- [What to produce]:
Please copy the entries word for word, starting at the very beginning and ending with the line that contains "y back yard to catch the clouds.". Leave the pictures out of your copy.

Start of Listed entries

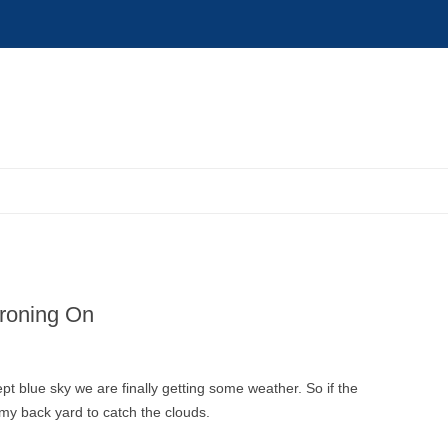
roning On
pt blue sky we are finally getting some weather. So if the
y back yard to catch the clouds.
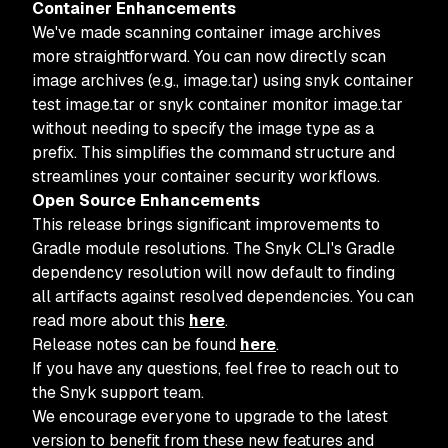
Container Enhancements
We've made scanning container image archives
more straightforward. You can now directly scan
image archives (e.g., image.tar) using snyk container
test image.tar or snyk container monitor image.tar
without needing to specify the image type as a
prefix. This simplifies the command structure and
streamlines your container security workflows.
Open Source Enhancements
This release brings significant improvements to
Gradle module resolutions. The Snyk CLI's Gradle
dependency resolution will now default to finding
all artifacts against resolved dependencies. You can
read more about this
here
.
Release notes can be found
here
.
If you have any questions, feel free to reach out to
the Snyk support team.
We encourage everyone to upgrade to the latest
version to benefit from these new features and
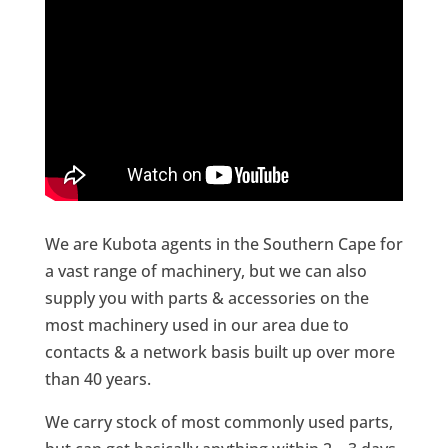
We are Kubota agents in the Southern Cape for
a vast range of machinery, but we can also
supply you with parts & accessories on the
most machinery used in our area due to
contacts & a network basis built up over more
than 40 years.
We carry stock of most commonly used parts,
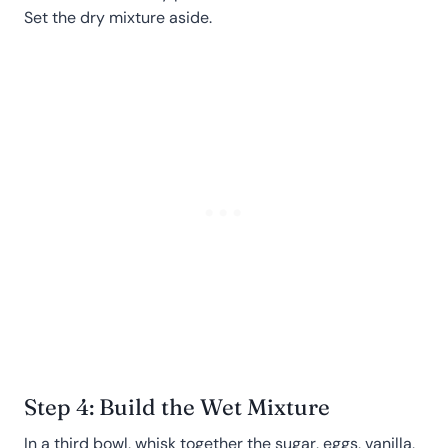
Set the dry mixture aside.
Step 4: Build the Wet Mixture
In a third bowl, whisk together the sugar, eggs, vanilla,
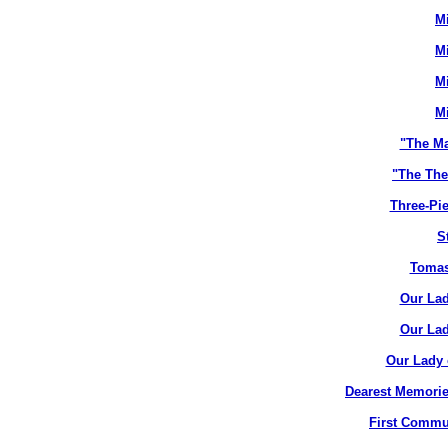
M
M
M
M
"The M
"The The
Three-Pie
S
Tomas
Our Lad
Our Lad
Our Lady 
Dearest Memorie
First Commun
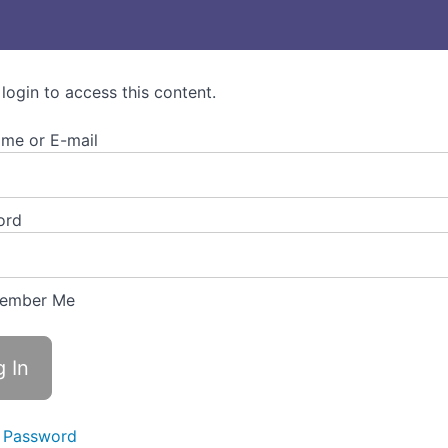
 login to access this content.
me or E-mail
ord
ember Me
 Password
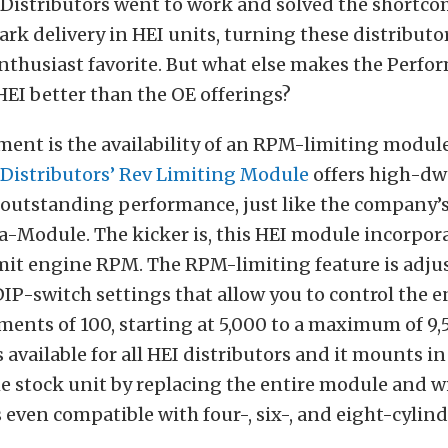
Distributors went to work and solved the shortco
k delivery in HEI units, turning these distributo
nthusiast favorite. But what else makes the Perf
HEI better than the OE offerings?
ent is the availability of an RPM-limiting module
Distributors’ Rev Limiting Module
offers high-dw
 outstanding performance, just like the company’
-Module. The kicker is, this HEI module incorpora
imit engine RPM. The RPM-limiting feature is adjus
IP-switch settings that allow you to control the 
ents of 100, starting at 5,000 to a maximum of 9,
 available for all HEI distributors and it mounts i
he stock unit by replacing the entire module and 
is even compatible with four-, six-, and eight-cylin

End of Listed entries

- [Your response]:
roning On
pt blue sky we are finally getting some weather. So if the
y back yard to catch the clouds.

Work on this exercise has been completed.